■ MASUKAN LATIHAN ■

§ §

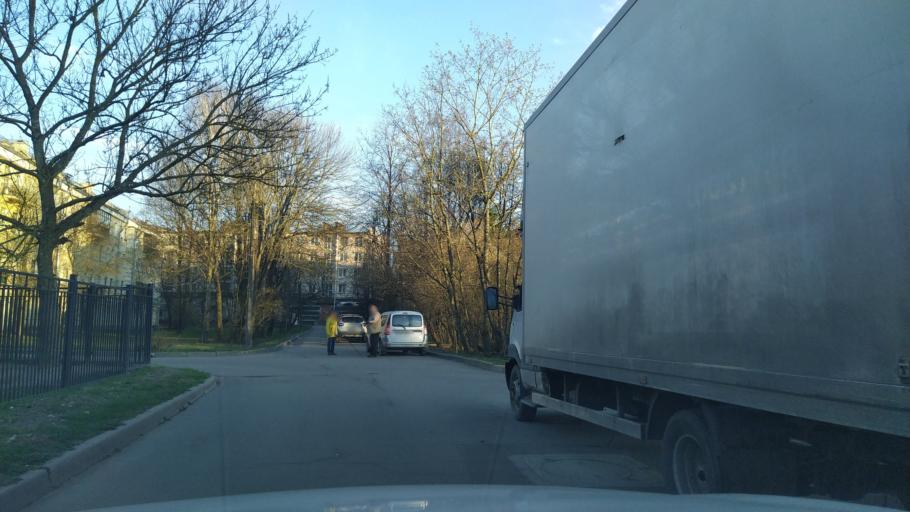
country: RU
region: St.-Petersburg
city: Pushkin
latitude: 59.7053
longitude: 30.3686
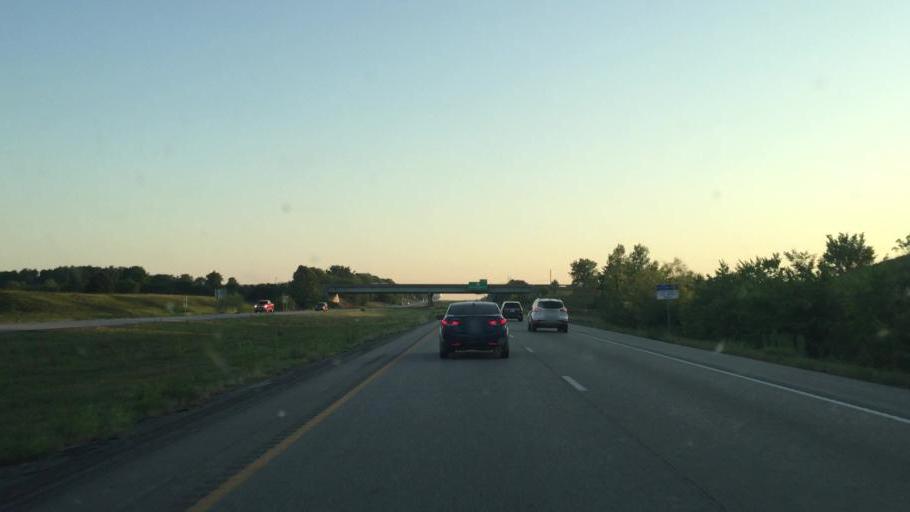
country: US
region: Missouri
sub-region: Clay County
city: Pleasant Valley
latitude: 39.2857
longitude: -94.5101
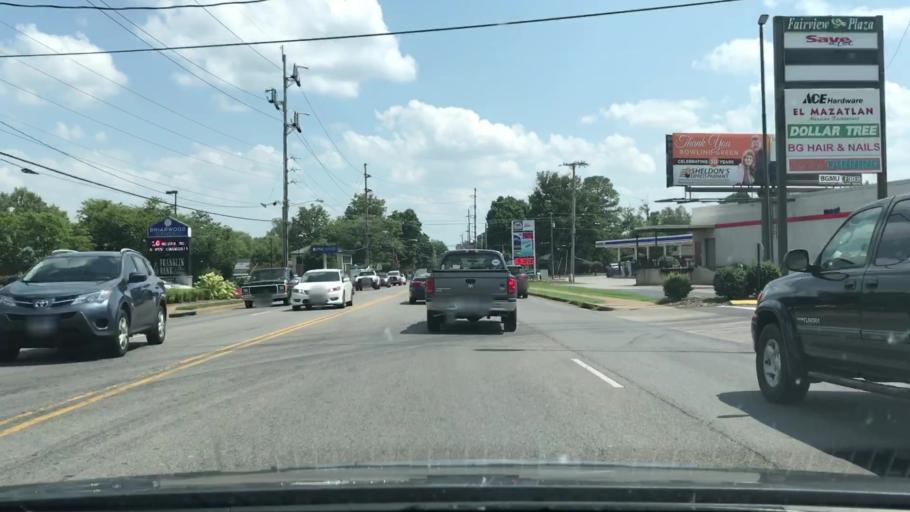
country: US
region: Kentucky
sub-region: Warren County
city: Bowling Green
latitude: 36.9907
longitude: -86.4272
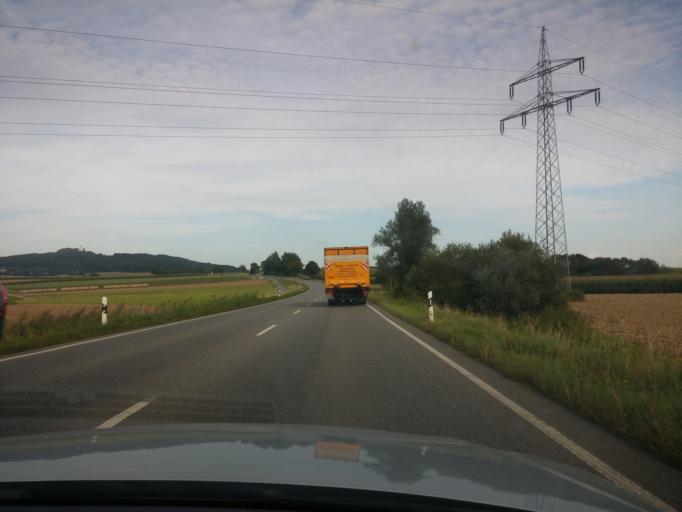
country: DE
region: Baden-Wuerttemberg
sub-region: Tuebingen Region
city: Unlingen
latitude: 48.1529
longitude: 9.5071
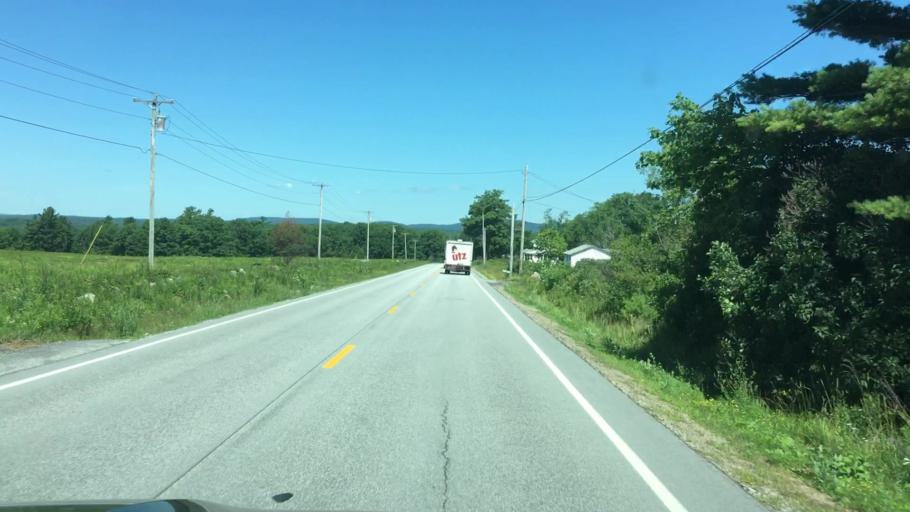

§ §

■ TUJUAN LATIHAN ■
Pilih semua baris dalam daftar di atas yang mengandung kata "region". Perhatikan huruf besar dan kecil.

■ JAWABAN LATIHAN ■
region: St.-Petersburg
region: Missouri
sub-region: Clay County
region: Kentucky
sub-region: Warren County
region: Baden-Wuerttemberg
sub-region: Tuebingen Region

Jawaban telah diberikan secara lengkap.